- [Your goal]: Count the lines in the data below that contain the string "Observed", and report only the total.

- [Exercise data]:
==============================
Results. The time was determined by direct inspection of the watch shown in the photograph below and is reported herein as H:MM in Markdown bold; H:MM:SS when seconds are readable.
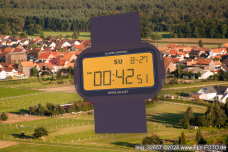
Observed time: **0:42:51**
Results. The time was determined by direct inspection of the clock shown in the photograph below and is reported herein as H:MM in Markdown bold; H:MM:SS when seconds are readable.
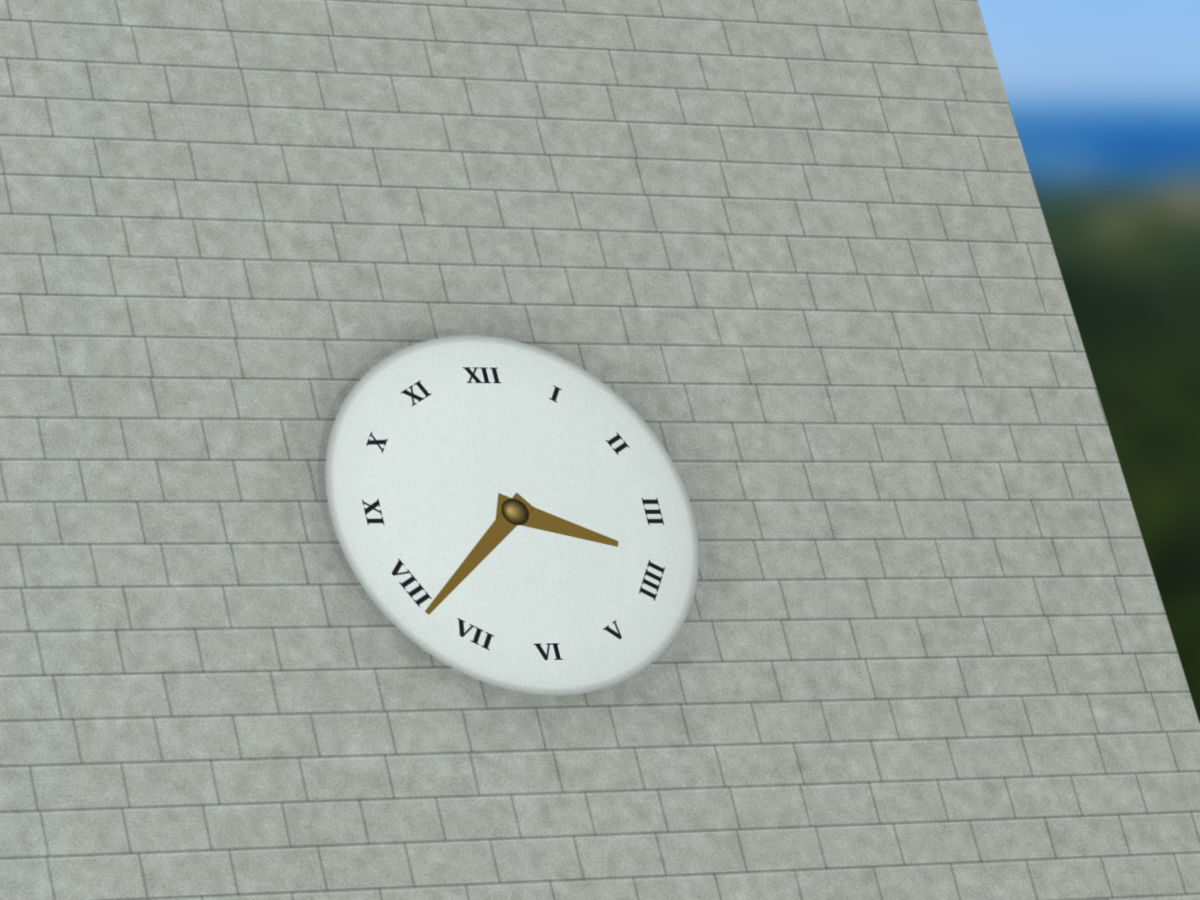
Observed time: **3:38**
==============================
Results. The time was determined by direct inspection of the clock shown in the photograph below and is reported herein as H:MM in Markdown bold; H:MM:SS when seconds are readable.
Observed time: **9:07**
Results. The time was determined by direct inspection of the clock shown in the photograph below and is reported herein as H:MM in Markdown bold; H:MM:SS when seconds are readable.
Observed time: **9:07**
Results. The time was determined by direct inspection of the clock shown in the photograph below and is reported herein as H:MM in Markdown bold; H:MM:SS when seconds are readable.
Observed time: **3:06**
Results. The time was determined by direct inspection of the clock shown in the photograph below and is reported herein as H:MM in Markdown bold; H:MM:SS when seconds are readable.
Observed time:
==============================
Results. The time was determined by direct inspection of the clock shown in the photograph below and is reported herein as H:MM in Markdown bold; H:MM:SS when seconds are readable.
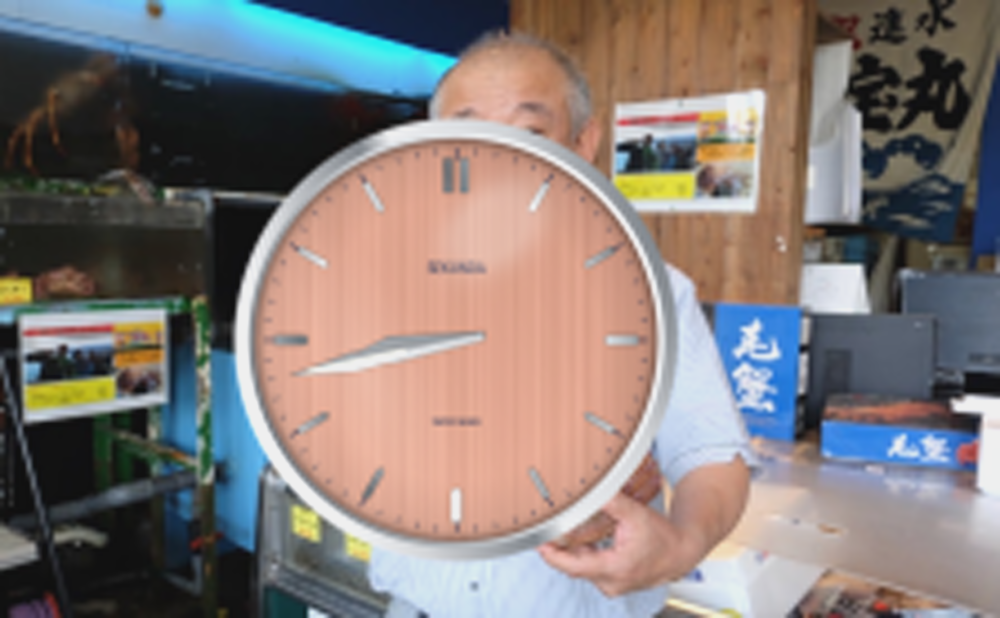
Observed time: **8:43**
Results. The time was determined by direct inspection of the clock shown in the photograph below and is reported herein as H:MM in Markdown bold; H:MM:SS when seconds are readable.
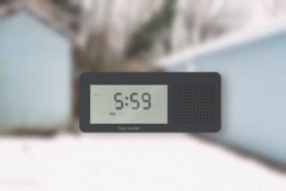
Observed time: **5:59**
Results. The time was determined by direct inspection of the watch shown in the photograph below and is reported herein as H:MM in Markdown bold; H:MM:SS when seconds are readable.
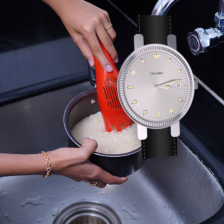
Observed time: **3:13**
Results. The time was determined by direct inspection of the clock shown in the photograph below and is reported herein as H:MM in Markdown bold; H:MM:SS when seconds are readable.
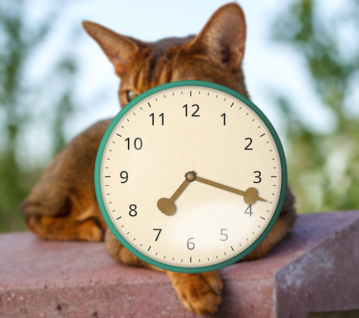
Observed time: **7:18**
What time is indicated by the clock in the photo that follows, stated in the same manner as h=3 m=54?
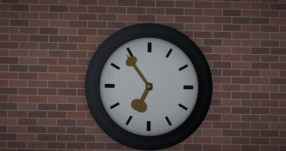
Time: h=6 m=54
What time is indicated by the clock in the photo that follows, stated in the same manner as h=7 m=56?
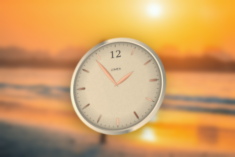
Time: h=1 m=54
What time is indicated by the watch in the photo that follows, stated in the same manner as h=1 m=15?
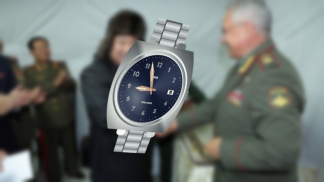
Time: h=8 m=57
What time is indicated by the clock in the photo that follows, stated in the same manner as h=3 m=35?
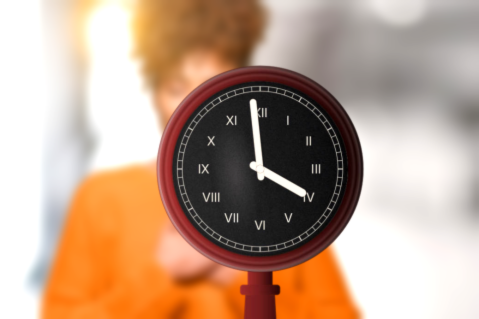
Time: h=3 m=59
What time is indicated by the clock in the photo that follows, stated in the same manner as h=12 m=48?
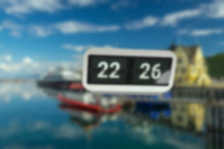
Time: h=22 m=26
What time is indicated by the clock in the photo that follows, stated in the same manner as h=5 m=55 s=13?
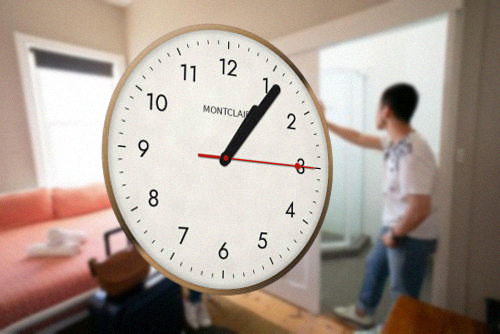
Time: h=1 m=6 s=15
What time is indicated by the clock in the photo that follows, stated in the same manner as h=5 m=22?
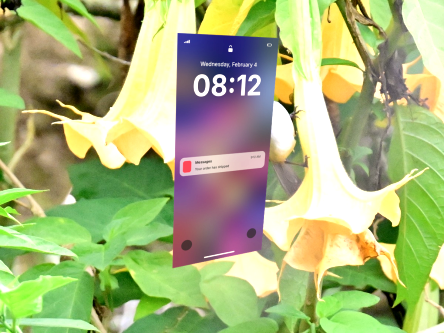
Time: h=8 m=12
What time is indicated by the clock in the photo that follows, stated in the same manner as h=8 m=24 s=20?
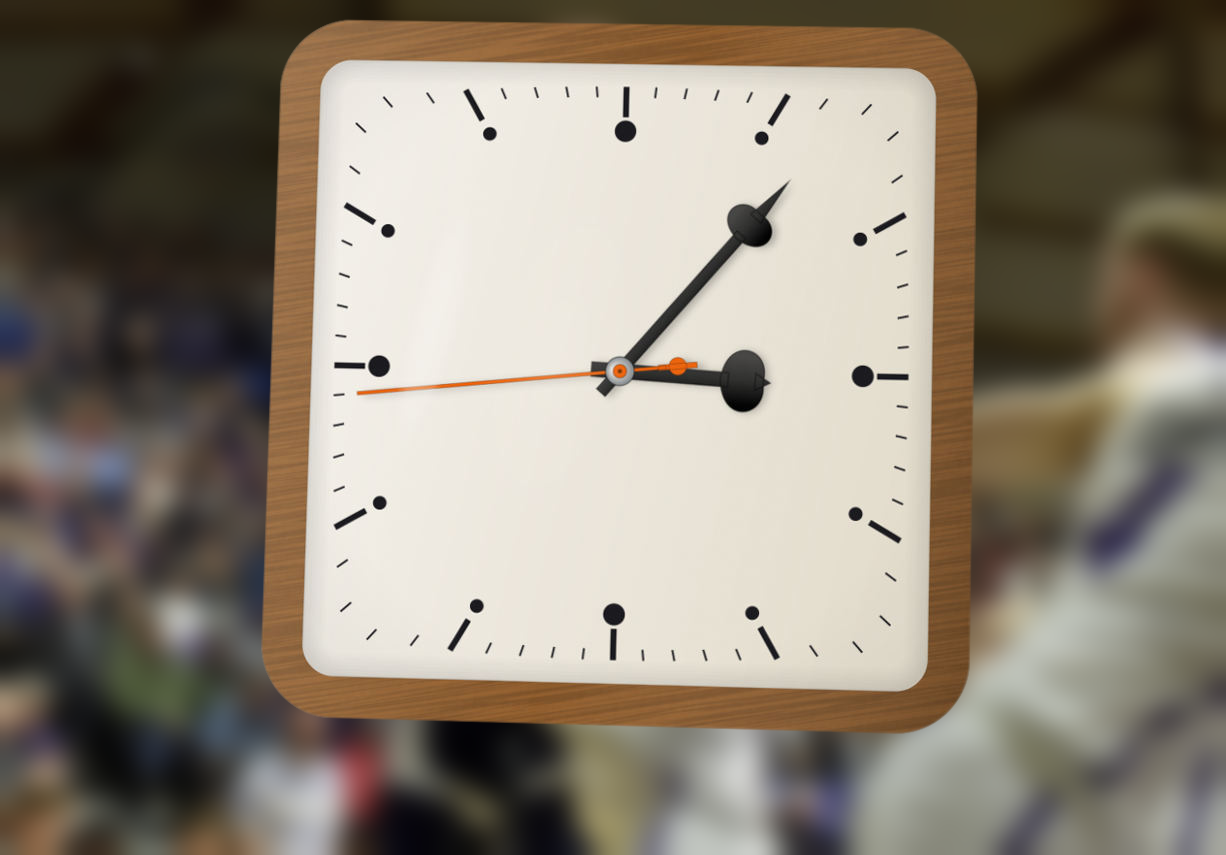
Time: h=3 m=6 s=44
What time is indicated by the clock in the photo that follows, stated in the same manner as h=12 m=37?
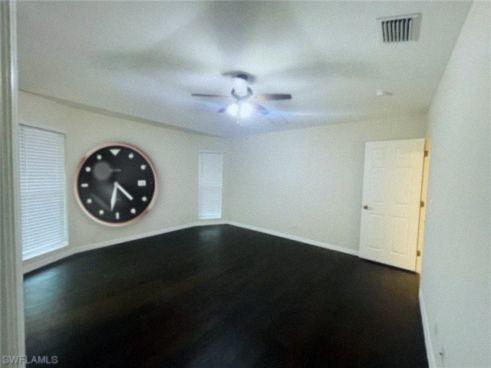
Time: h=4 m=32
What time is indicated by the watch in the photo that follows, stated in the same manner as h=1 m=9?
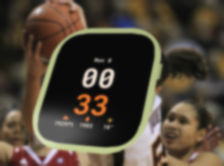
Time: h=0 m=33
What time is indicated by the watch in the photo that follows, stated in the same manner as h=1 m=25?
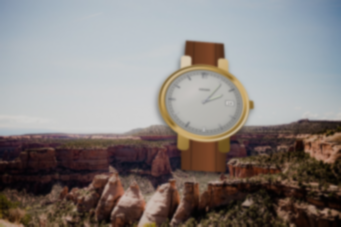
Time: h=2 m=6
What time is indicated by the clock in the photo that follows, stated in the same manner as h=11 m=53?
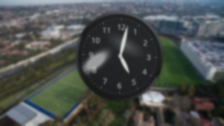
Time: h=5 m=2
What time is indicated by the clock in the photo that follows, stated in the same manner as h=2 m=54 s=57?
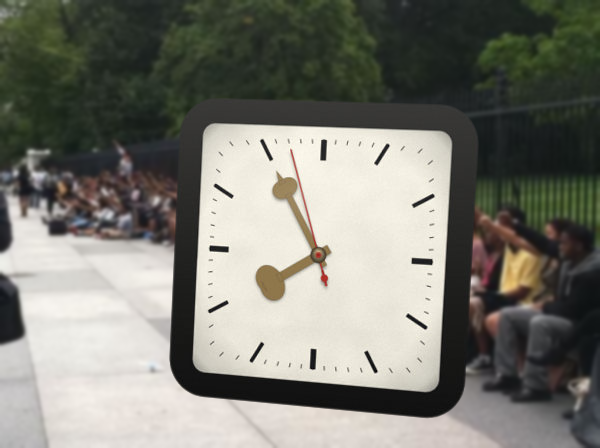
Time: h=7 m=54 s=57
==============================
- [Output for this exercise]: 10